WHAT IS BEING ASKED
Copy every line of the records that includes the word "ЧПТУП".

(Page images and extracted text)
──────────

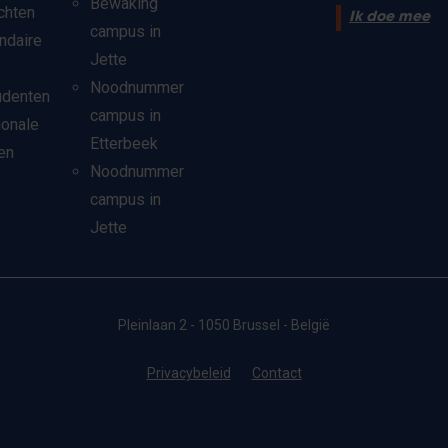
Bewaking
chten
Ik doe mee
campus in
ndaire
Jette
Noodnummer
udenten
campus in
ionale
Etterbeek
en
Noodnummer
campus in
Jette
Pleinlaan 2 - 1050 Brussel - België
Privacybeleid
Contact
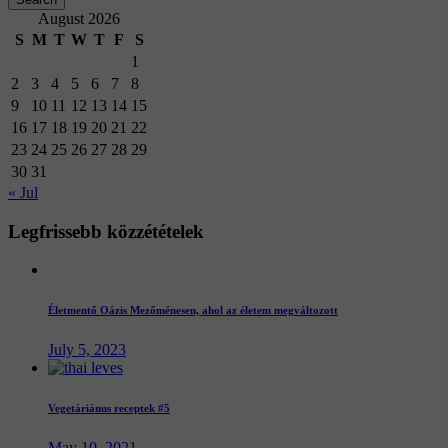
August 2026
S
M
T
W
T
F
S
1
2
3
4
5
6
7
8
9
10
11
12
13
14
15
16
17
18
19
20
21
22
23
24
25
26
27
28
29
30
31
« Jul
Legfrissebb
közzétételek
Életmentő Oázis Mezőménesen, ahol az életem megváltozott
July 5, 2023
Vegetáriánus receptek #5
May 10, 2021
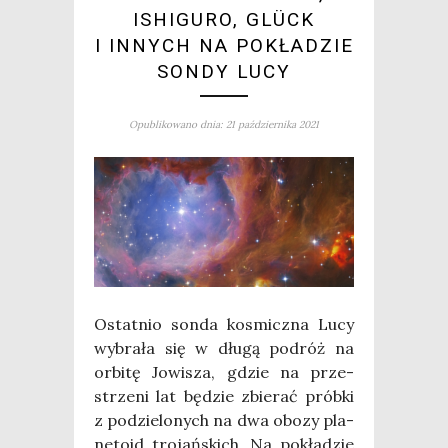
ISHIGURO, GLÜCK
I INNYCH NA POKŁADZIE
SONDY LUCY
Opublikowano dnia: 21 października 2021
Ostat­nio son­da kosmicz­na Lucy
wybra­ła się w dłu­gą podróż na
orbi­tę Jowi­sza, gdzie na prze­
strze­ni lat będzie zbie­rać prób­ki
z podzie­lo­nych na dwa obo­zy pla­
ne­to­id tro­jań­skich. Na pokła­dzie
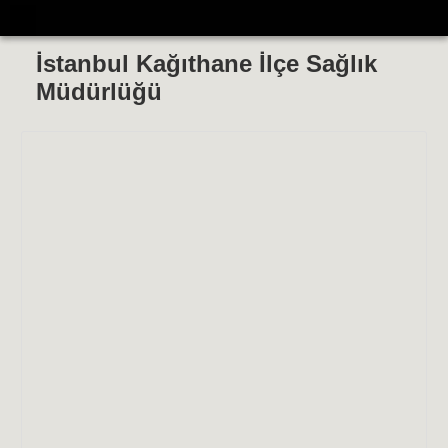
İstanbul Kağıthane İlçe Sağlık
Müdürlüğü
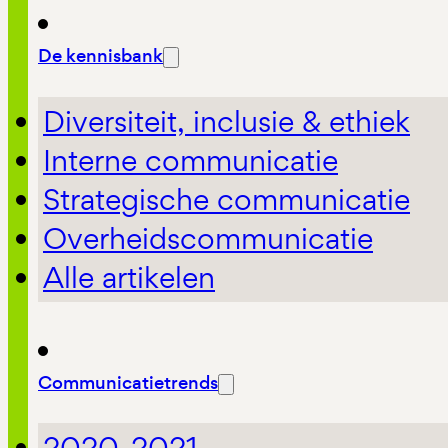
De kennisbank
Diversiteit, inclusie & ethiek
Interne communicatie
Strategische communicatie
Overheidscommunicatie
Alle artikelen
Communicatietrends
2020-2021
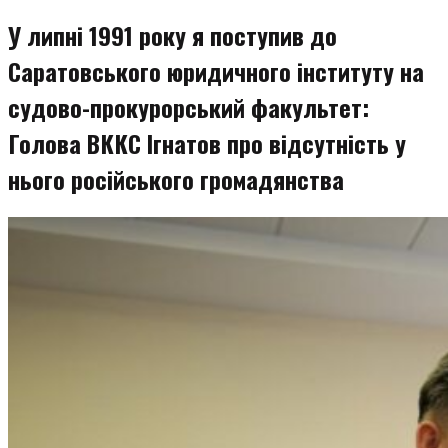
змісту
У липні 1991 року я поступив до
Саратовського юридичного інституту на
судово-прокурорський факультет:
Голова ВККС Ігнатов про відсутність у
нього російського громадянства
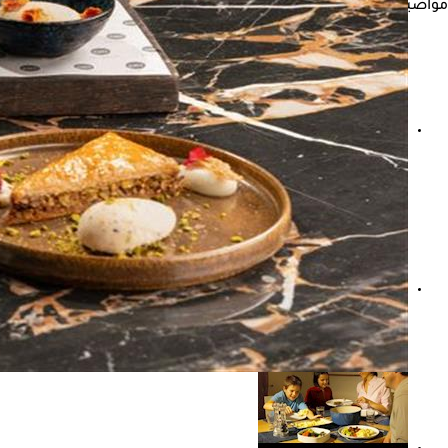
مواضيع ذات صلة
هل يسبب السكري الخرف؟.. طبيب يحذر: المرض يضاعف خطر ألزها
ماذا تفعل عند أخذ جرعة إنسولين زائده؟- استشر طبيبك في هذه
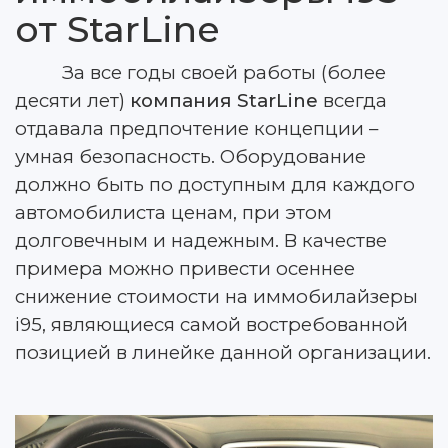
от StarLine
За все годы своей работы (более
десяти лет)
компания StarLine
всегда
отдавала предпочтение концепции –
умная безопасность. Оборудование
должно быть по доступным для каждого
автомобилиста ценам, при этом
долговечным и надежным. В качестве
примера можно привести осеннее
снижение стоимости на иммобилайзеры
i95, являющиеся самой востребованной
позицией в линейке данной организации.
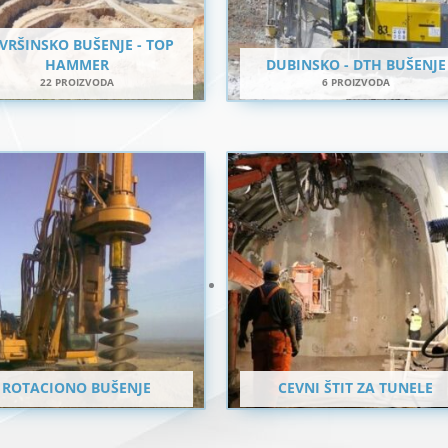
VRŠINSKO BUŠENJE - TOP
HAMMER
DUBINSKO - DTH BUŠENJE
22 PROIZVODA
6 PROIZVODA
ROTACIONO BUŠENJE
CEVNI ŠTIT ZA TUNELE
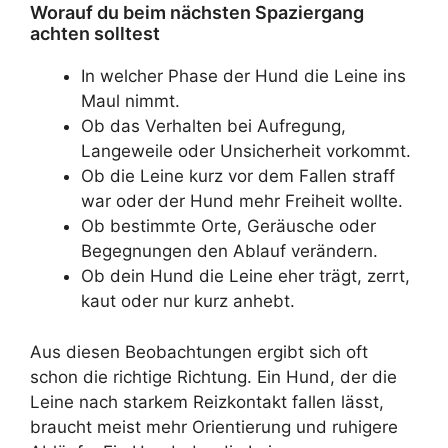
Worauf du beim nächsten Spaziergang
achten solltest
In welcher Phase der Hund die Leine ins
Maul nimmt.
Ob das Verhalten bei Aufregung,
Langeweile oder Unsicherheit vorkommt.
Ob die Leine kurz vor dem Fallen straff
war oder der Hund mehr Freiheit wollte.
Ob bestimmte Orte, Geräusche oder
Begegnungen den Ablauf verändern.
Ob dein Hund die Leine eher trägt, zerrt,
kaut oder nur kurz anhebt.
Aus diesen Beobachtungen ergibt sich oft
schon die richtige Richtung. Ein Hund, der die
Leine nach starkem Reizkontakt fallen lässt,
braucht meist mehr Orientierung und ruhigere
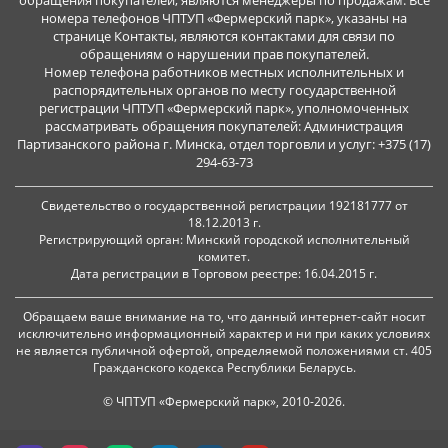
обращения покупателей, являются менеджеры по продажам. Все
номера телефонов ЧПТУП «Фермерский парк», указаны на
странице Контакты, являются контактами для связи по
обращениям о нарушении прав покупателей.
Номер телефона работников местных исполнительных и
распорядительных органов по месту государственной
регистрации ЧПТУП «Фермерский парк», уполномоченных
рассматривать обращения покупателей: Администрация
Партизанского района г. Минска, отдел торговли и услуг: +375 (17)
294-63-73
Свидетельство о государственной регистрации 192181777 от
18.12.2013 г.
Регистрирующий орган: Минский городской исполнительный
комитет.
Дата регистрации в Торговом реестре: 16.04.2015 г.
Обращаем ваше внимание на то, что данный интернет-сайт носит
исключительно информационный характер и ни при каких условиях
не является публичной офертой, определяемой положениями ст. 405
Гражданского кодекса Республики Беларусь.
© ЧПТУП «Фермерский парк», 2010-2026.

──────────

COMPLETED EXERCISE
номера телефонов ЧПТУП «Фермерский парк», указаны на
регистрации ЧПТУП «Фермерский парк», уполномоченных
© ЧПТУП «Фермерский парк», 2010-2026.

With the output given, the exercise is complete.